Meituan LongCat Open Sources General 365: A New Benchmark Revealing AI Reasoning Challenges
Meituan's LongCat team has officially released General 365, an open-source benchmark designed to evaluate the reasoning capabilities of modern AI models. Through a rigorous assessment of 26 mainstream models, the team discovered a significant performance gap in the industry. Gemini 3 Pro emerged as the top performer with an accuracy rate of 62.8%, yet it remains one of the few to surpass the 60% mark. The majority of the models tested failed to reach this basic competency level, highlighting the ongoing challenges in developing advanced reasoning within artificial intelligence. This benchmark serves as a critical new tool for the AI community to measure and improve logical processing, setting a high bar for future model development.
Key Takeaways
- New Benchmark Released: Meituan's LongCat team has open-sourced General 365, a specialized tool for evaluating AI reasoning.
- Industry-Wide Testing: The benchmark was used to test 26 mainstream AI models to assess their logical capabilities.
- Gemini 3 Pro Leads: Currently identified as the strongest model, Gemini 3 Pro achieved an accuracy rate of 62.8%.
- Performance Gap: The vast majority of tested models failed to reach a 60% accuracy threshold, indicating a widespread struggle with complex reasoning.
In-Depth Analysis
The Introduction of General 365
The Meituan LongCat team has officially introduced General 365 to the global AI community. As an open-source reasoning evaluation benchmark, General 365 aims to provide a more accurate and demanding standard for measuring how well large language models can handle complex logical tasks. By open-sourcing this tool, Meituan is providing a transparent framework that allows developers and researchers to test their models against a set of criteria that reflects real-world reasoning challenges.
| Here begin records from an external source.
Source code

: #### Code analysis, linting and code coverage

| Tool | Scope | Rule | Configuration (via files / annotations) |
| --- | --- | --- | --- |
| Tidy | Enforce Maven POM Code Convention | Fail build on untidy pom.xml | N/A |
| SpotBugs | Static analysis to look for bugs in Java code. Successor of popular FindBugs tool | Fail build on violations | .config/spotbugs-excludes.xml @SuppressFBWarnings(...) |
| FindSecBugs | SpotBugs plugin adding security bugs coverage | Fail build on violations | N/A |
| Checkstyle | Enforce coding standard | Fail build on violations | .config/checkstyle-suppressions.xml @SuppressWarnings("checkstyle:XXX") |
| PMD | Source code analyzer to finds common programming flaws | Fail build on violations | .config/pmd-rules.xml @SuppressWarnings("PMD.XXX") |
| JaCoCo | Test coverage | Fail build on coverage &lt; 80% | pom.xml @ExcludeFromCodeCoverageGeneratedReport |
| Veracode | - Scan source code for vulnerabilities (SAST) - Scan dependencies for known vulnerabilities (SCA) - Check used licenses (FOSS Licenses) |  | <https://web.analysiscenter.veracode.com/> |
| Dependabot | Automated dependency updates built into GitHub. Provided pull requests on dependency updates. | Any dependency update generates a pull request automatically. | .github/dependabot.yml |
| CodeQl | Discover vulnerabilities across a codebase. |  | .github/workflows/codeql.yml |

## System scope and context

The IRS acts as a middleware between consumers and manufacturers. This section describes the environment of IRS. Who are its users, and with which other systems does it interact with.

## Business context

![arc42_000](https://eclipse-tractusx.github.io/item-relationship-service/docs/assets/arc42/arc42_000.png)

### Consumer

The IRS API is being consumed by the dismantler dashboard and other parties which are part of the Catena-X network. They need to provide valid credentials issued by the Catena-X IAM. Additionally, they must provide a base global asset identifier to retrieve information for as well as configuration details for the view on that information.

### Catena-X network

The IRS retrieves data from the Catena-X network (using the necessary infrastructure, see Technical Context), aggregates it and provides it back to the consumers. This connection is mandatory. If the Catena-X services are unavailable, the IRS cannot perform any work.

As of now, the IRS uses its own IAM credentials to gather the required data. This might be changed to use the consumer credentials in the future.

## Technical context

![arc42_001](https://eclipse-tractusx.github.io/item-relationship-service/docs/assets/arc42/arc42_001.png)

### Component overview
Evaluation of Mainstream Models
In the initial rollout of General 365, the LongCat team conducted a comprehensive evaluation involving 26 of the most prominent AI models currently available in the market. The results of these tests offer a sobering look at the current state of artificial intelligence. Even the model recognized as the most powerful in this evaluation, Gemini 3 Pro, only managed to secure an accuracy rate of 62.8%. This score, while leading the pack, suggests that even the most advanced systems have significant room for improvement when it comes to deep reasoning.
The 60% Accuracy Threshold
One of the most striking findings from the LongCat team's report is the performance of the broader field of AI models. According to the data, the vast majority of the 26 models tested were unable to reach the 60% accuracy mark. In the context of this benchmark, the 60% level is viewed as a basic passing grade or a "passing line." The fact that most mainstream models failed to meet this standard highlights a critical bottleneck in AI development: while models are becoming increasingly proficient at language generation, their ability to consistently apply logic and reasoning remains underdeveloped.
Industry Impact
The release of General 365 and the subsequent performance data have significant implications for the AI industry. By establishing a benchmark where even the top-tier models struggle to exceed 60% accuracy, Meituan has set a new, more rigorous standard for what constitutes "strong" reasoning. This will likely shift the industry's focus toward improving the underlying logical architectures of models rather than simply increasing parameter counts or conversational fluency. Furthermore, as an open-source project, General 365 provides a standardized metric that can foster more honest and transparent competition among AI developers worldwide.
Frequently Asked Questions
Question: What is the primary purpose of Meituan's General 365?
General 365 is an open-source benchmark created by the Meituan LongCat team specifically to evaluate and set a new standard for the reasoning capabilities of AI models.
Question: Which model performed the best on the General 365 benchmark?
Gemini 3 Pro performed the best among the 26 mainstream models tested, achieving an accuracy rate of 62.8%.
Question: How did most AI models fare in the reasoning tests?
Most of the 26 mainstream models tested failed to reach the 60% accuracy threshold, which is considered the passing line for the benchmark.